Demo - Using the model to predict on new images
Run install instructions 1-4 below, then use the notebook at scripts/demo.ipynb
Installation
All instructions are from the top level directory. To run the demo, should be only steps 1-4 required (remaining steps are for training a model).
-
Clone the Up-Down-Captioner repository:
# Make sure to clone with --recursive git clone --recursive https://github.com/peteanderson80/Up-Down-Captioner.git
If you forget to clone with the
--recursive
flag, then you'll need to manually clone the submodules:git submodule update --init --recursive
-
Build Caffe and pycaffe:
cd ./external/caffe # If you're experienced with Caffe and have all of the requirements installed # and your Makefile.config in place, then simply do: make -j8 && make pycaffe
-
Build the COCO tools:
cd ./external/coco/PythonAPI make
-
Add python layers and caffe build to PYTHONPATH:
cd $REPO_ROOT export PYTHONPATH=${PYTHONPATH}:$(pwd)/layers:$(pwd)/lib:$(pwd)/external/caffe/python
-
Build Ross Girshick's Cython modules (to run the demo on new images)
cd $REPO_ROOT/lib make
-
Download Stanford CoreNLP (required by the evaluation code):
cd ./external/coco-caption ./get_stanford_models.sh
-
Download the MS COCO train/val image caption annotations. Extract all the json files into one folder
$COCOdata
, then create a symlink to this location:cd $REPO_ROOT/data ln -s $COCOdata coco
-
Pre-process the caption annotations for training (building vocabs etc).
cd $REPO_ROOT python scripts/preprocess_coco.py
-
Download or generate pretrained image features following the instructions below.
Pretrained image features
LINKS HAVE BEEN UPDATED
The captioner takes pretrained image features as input (and does not finetune). For best performance, bottom-up attention features should be used. Code for generating these features can be found here. For ease-of-use, we provide pretrained features for the MSCOCO dataset.
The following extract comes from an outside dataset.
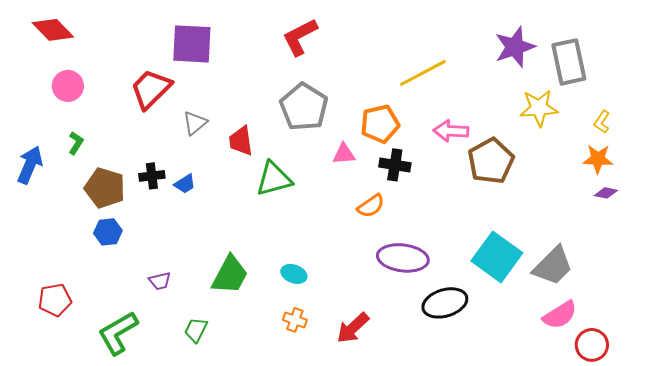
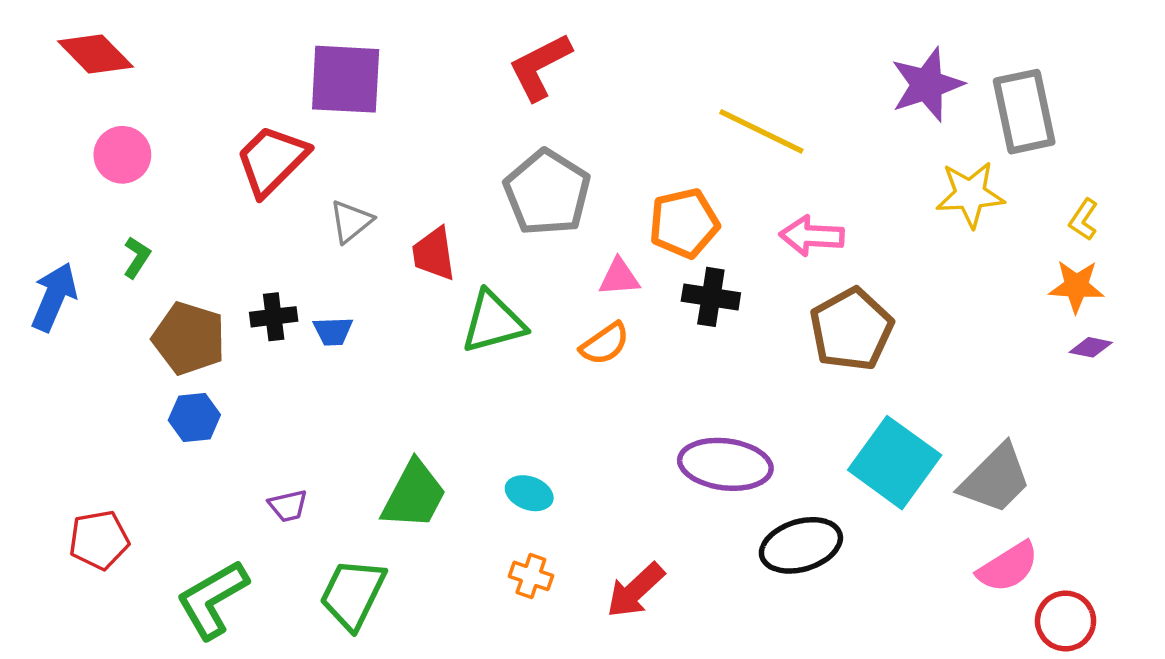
yellow line: (423, 73) -> (761, 131), turned 54
brown pentagon: (491, 161) -> (851, 329), moved
blue trapezoid: (185, 184) -> (333, 331), turned 30
orange semicircle: (371, 206) -> (605, 344), moved
green trapezoid: (196, 330) -> (353, 594), size x1.6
Manually download the following tsv file and unzip to data/tsv/
:
To make a test server submission, you would also need these features:
Alternatively, to generate conventional pretrained features from the ResNet-101 CNN:
- Download the pretrained ResNet-101 model and save it in
baseline/ResNet-101-model.caffemodel
- Download the MS COCO train/val images, and extract them into
data/images
. - Run:
cd $REPO_ROOT
./scripts/generate_baseline.py
Training
To train the model on the karpathy training set, and then generate and evaluate captions on the karpathy testing set (using bottom-up attention features):
cd $REPO_ROOT
./experiments/caption_lstm/train.sh
Trained snapshots are saved under: snapshots/caption_lstm/
Logging outputs are saved under: logs/caption_lstm/
Generated caption outputs are saved under: outputs/caption_lstm/
Scores for the generated captions (on the karpathy test set) are saved under: scores/caption_lstm/
To train and evaluate the baseline using conventional pretrained features, follow the instructions above but replace caption_lstm
with caption_lstm_baseline_resnet
.
Results
Results (using bottom-up attention features) should be similar to the numbers below (as reported in Table 1 of the paper).
BLEU-1 | BLEU-4 | METEOR | ROUGE-L | CIDEr | SPICE | |
---|---|---|---|---|---|---|
Cross-Entropy Loss | 77.2 | 36.2 | 27.0 | 56.4 | 113.5 | 20.3 |
CIDEr Optimization | 79.8 | 36.3 | 27.7 | 56.9 | 120.1 | 21.4 |
Other useful scripts
-
scripts/create_caption_lstm.py
The version of caffe provided as a submodule with this repo includes (amongst other things) a customLSTMNode
layer that enables sampling and beam search through LSTM layers. However, the resulting network architecture prototxt files are quite complicated. The filescripts/create_caption_lstm.py
scaffolds out network structures, such as those inexperiments
. -
layers/efficient_rcnn_layers.py
The providednet.prototxt
file uses a python data layer (layers/rcnn_layers.py
) that loads all training data (including image features) into memory. If you have insufficient system memory use this python data layer instead, by replacingmodule: "rcnn_layers"
withmodule: "efficient_rcnn_layers"
inexperiments/caption_lstm/net.prototxt
. -
scripts/plot.py
Basic script for plotting validation set scores during training.